Elsewhere in the garden, like most of the country, we have been hit by some severe stormy weather this month. Strong winds brought down a big tree and lots of branches as well as littering the garden with pine cones and needles.   Clearing the debris has kept us busy and warm over several days and seen the tree surgeons coming in to remove the larger casualties.

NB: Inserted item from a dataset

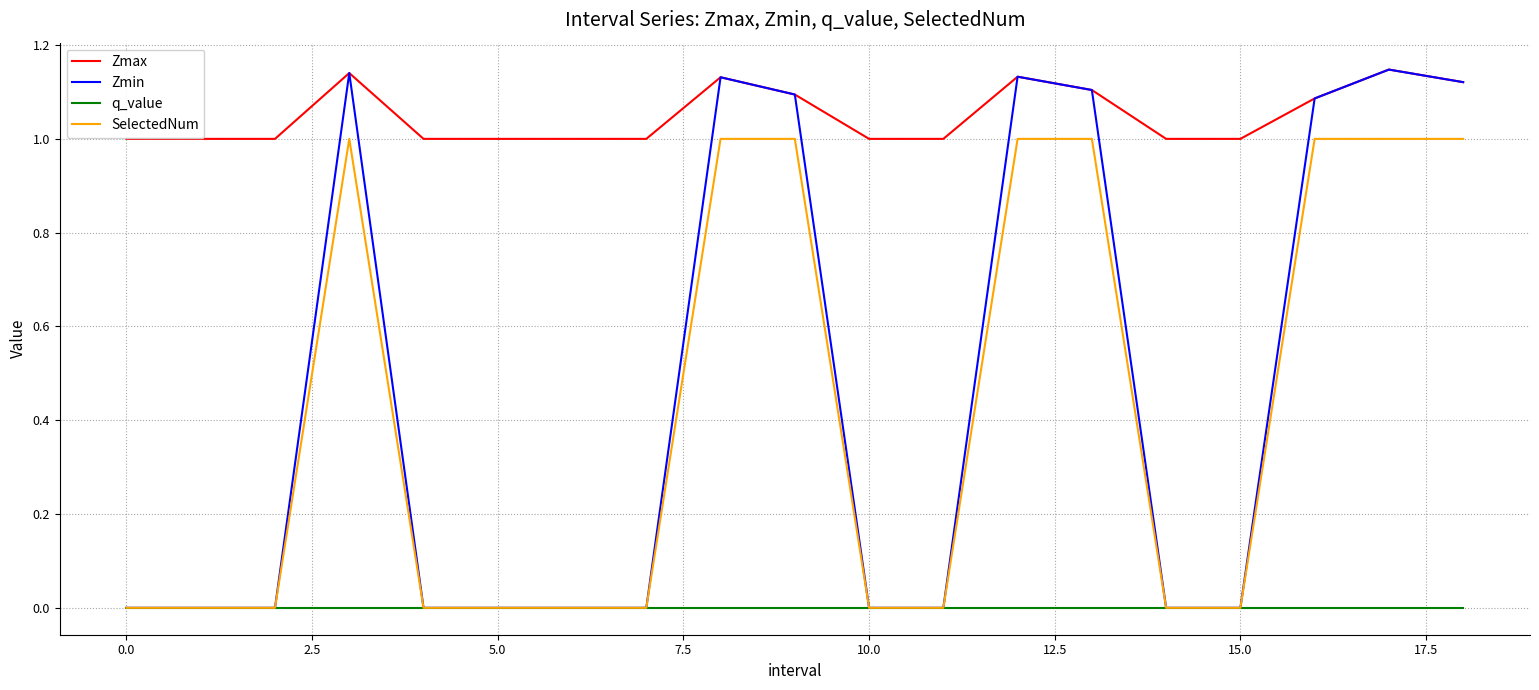

Which series has the widest spread of values?

Zmin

The tidying and mulching continues outside the Kitchen Garden and we have used much of the month tidying, weeding, cutting back and mulching perennial borders with leaf mould and home-made compost. We like to get this done by the end of January as the ornamental grasses are already beginning to show green shoots at the base and leaving them until later in the winter may mean removing new growth along with the old. We have some big planted areas so this can be a time-consuming task spent on our hands and knees with hand shears and forks. A good kneeler is essential as it can be cold on the knees!   This is a laborious task, made more enjoyable on sunny days and less so when it is cold and grey. But time spent clearing any weeds and giving the soil and plants some attention now will save us a lot of time and work later in the year when it is more difficult to move amongst the plants. The tidy up results in a satisfyingly neat and tidy garden.

There are signs of life all around the garden; snowdrops in flower, daffodil buds emerging from the soils, and the rhubarb producing pink promising buds and tiny leaves. Spring is just around the corner……

Here are some of the jobs we’ve got planned for January in Stephanie’s Kitchen Garden:

  • Apply sulphate of potash to garlic and onion crops to prevent rust.

  • Chit potatoes.

  • Apply lime to the soil where brassicas are to be grown this year.

  • Start of shallot sets in seed trays ready to be planted out later.

  • Sow tomatoes, peppers and salads in the heated propagator.

  • Dig over main beds on fine days.